In victory, he became only the second American after Chad Carvin, 2000 champion over 400m and fourth today in Moscow over 200m, to win a world short course freestyle title, his time a personal best of 1:44.36
setting him a class apart from those who followed him home.

The field was level until the 100m mark, at which point Keller began to make his move. By 150m he was a half body-length ahead and had no cause to look back from there. Runner-up was veteran Brazilian Gustavo Borges, on 1:45.67, with Mark Johnston of Canada third in 1:45.88, a swim that may herald a recovery in Canadian fortunes. Carvin was fourth on 1:46.14.

Back in seventh place was Olympic medal winner Massimiliano Rosolino, the Italian who is far away from the form he found to astound in Sydney 2000.

In the semi-finals, Emma Igelstrom, of Sweden, came within 0.04sec of her own world record of 30.24sec set in Gothenburg two months ago over 50m breaststroke, to qualify fastest, nearly 0.5sec ahead of defending champion Sarah Poewe, of South Africa, with Britain's Zoe Baker, third.

Matt Welsh, of Australia, heads the qualifiers for the 100m backstroke final ahead of US teammates Peter Marshall and Aaron Piersol. Welsh clocked 51.73sec, just inside the 51.98 set by Piersol in the heats.
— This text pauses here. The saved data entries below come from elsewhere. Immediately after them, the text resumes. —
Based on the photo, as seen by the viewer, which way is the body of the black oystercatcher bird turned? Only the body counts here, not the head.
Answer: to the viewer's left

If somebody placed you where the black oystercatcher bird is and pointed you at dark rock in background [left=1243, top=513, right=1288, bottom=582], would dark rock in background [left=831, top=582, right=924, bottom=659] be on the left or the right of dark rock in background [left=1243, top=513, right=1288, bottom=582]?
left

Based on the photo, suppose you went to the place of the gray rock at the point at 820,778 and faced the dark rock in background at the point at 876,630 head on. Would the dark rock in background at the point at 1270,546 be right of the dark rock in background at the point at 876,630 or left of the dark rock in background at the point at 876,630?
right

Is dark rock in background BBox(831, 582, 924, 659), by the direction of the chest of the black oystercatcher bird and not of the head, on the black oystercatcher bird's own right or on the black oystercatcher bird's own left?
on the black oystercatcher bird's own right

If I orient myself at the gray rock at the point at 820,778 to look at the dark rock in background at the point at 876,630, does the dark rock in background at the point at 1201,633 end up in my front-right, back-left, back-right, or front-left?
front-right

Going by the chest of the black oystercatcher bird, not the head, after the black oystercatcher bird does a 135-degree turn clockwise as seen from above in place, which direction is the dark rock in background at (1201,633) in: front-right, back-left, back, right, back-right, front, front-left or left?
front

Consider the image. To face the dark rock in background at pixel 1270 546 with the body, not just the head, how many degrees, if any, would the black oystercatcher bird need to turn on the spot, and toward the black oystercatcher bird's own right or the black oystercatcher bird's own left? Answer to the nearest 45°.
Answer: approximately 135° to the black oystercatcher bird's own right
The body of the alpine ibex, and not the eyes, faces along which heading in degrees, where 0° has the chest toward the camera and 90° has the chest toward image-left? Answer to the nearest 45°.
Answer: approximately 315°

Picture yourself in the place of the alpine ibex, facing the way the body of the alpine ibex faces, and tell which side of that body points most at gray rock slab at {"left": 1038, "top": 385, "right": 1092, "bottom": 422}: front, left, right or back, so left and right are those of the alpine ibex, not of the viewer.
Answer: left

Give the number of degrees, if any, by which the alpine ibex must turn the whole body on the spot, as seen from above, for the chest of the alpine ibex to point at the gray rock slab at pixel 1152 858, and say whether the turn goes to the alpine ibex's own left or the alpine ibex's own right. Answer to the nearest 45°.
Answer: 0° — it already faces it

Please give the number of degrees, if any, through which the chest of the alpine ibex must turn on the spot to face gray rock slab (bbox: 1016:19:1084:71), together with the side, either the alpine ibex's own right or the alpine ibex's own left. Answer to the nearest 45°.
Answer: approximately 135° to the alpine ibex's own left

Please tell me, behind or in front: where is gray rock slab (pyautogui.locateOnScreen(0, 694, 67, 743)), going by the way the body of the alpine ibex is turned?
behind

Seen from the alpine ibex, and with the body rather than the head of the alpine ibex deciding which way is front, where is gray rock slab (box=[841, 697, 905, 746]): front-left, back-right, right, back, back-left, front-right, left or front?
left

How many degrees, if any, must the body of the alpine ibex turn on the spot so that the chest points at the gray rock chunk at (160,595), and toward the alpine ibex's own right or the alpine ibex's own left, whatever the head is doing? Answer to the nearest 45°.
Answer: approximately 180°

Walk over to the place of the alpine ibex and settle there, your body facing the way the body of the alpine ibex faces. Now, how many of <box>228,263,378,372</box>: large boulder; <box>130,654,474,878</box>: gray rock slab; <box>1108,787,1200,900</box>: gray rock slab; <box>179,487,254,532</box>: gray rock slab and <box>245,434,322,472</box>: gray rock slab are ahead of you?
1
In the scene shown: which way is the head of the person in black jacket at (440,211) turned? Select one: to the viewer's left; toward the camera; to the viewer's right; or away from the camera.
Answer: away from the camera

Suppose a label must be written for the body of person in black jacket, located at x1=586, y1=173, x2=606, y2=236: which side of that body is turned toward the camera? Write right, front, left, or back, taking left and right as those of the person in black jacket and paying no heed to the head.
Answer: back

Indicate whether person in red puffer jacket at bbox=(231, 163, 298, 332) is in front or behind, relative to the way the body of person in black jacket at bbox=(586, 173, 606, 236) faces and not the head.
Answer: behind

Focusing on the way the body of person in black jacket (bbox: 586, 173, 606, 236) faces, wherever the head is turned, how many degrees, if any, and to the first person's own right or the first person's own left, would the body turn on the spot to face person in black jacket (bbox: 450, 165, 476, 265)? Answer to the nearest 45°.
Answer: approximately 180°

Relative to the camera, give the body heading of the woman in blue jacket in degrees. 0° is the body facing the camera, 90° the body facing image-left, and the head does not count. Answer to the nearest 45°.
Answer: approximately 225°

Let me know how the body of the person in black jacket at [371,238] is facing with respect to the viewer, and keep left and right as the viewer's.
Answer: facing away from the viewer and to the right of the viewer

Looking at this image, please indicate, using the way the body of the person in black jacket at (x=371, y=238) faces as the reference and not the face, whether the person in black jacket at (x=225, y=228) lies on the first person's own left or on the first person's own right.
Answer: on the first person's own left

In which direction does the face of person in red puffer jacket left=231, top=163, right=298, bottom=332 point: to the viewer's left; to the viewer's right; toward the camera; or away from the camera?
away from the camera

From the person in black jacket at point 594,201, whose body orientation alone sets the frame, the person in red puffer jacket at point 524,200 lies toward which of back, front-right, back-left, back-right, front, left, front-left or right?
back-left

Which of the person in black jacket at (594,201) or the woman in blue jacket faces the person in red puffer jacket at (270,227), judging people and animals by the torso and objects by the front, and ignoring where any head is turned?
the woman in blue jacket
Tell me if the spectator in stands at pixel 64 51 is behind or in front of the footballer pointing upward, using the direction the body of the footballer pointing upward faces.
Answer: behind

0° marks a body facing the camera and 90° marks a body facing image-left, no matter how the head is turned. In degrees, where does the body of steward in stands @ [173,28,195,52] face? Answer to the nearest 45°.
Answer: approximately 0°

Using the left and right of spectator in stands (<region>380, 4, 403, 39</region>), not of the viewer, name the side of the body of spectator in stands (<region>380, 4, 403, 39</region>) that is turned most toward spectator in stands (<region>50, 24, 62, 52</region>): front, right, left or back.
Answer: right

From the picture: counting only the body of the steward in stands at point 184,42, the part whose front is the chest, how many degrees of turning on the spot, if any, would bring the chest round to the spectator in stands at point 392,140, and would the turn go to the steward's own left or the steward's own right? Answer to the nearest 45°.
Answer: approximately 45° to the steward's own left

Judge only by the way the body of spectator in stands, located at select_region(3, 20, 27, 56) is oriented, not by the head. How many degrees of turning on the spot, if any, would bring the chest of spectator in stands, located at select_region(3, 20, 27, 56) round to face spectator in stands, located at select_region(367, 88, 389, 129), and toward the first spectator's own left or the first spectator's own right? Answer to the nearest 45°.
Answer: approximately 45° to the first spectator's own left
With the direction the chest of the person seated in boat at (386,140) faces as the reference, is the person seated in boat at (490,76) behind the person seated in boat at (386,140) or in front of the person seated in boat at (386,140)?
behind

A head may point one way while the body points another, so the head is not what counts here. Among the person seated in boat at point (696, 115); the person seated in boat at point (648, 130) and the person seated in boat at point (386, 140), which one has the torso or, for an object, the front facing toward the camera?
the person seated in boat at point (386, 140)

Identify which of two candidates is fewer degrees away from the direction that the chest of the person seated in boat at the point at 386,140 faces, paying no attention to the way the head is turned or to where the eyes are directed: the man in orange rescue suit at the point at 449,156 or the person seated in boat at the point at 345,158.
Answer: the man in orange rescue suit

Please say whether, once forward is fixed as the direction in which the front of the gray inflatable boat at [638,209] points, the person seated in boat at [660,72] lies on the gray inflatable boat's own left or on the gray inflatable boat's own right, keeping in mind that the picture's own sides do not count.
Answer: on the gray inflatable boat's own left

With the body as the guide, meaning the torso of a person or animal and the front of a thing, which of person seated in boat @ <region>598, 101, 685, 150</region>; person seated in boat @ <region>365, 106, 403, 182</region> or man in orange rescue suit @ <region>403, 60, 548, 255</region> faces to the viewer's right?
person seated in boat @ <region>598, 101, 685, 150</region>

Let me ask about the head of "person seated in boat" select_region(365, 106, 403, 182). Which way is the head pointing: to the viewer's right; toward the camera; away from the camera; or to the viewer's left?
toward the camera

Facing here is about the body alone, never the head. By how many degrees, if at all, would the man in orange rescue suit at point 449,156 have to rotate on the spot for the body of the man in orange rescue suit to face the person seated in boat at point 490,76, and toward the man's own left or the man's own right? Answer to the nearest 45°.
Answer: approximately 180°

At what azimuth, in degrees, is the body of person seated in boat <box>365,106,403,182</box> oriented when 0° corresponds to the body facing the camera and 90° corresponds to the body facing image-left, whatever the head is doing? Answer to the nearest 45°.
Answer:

He could manage only 52.36 tonight, with Marshall 0.1sec ahead.

The 100m breaststroke for men threw up new talent, 22-year-old Jarno Pihlava, of Finland, fastest through in 59.09, ahead of Oleg Lisogor, of Ukraine, 59.12, and America's David Denniston a further 0.03sec adrift.
Just 0.62sec separate all eight finalists.

Another new name in world level finals is Igor Martchenko, of Russia, who surprised defending champion Lars Frolander, of Swedem, when he qualified fastest in 51.59sec, with Canada's Michael Mintenko second in 51.61 and Frolander third on 51.73.